I would nest this done inside CUSPARSE #if/#endif
since we only support both set, or former set only

444

move this end to end of file, so we have nested definitions

mlir/test/Conversion/GPUCommon/2To4Sparsity/lit.local.cfg
2

not needed, we are not running this, just lowering

mlir/test/Conversion/GPUCommon/2To4Sparsity/lower-2to4-sparse-to-gpu-runtime-calls.mlir
2

don't introduce a new 2To4Sparsity directory, simply move this test file up to the same level as e.g. lower-sparse-to-gpu-runtime-calls.mlir

K-Wu marked 6 inline comments as done.Jun 6 2023, 1:06 PM
K-Wu updated this revision to Diff 529002.Jun 6 2023, 1:07 PM

fixing bazel errors and addressing comments

K-Wu updated this revision to Diff 529003.Jun 6 2023, 1:09 PM

rebase origin/main

K-Wu updated this revision to Diff 529005.Jun 6 2023, 1:13 PM

fix compile error; add moved new file

did you forget to add the lowering file to this revision after moving up?

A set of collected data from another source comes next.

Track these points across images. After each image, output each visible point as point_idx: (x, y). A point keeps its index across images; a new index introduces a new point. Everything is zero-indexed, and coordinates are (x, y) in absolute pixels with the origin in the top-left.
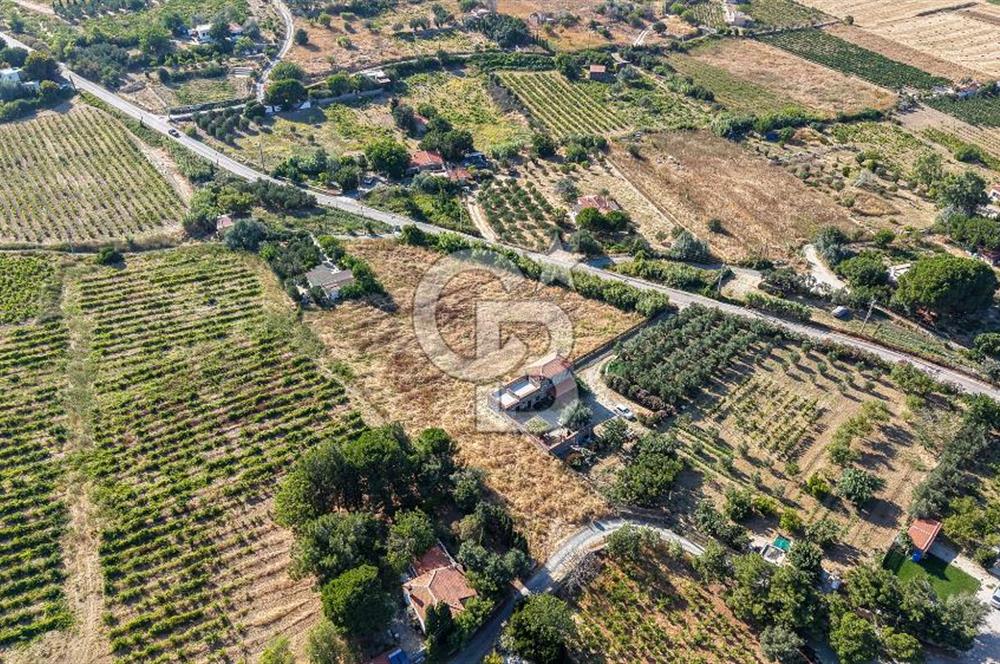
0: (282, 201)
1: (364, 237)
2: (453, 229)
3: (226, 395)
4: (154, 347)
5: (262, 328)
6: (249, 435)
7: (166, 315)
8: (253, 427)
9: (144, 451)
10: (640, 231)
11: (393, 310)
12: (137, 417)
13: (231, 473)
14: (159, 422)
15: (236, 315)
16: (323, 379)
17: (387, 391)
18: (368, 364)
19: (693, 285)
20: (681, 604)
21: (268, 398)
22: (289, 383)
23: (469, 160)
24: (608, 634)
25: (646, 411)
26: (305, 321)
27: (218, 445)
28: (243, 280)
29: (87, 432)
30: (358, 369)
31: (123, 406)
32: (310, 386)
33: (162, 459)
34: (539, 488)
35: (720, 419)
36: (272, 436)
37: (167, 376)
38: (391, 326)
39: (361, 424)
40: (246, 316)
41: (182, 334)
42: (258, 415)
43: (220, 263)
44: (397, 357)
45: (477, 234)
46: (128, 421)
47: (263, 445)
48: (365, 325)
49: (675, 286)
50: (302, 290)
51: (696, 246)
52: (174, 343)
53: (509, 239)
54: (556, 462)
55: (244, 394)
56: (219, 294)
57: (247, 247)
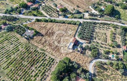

mlir/lib/Conversion/GPUCommon/GPUToLLVMConversion.cpp
818

Also add CreataCooAoS for completeness?
It is deprecated on the lib side, but it still lives as op here

822

Start comments with upper case and end with period

// Print the SpMat defining op.

Here and below a few times

827

a bit strange to return this as string?
Just a bool?

K-Wu updated this revision to Diff 529020.Jun 6 2023, 1:26 PM

fixing compile error

K-Wu updated this revision to Diff 529071.Jun 6 2023, 4:01 PM
K-Wu marked 3 inline comments as done.

addressing comments

K-Wu added a comment.Jun 6 2023, 4:01 PM

Addressed comments

aartbik accepted this revision.Jun 6 2023, 4:10 PM
This revision is now accepted and ready to land.Jun 6 2023, 4:10 PM
This revision was landed with ongoing or failed builds.Jun 6 2023, 4:13 PM
This revision was automatically updated to reflect the committed changes.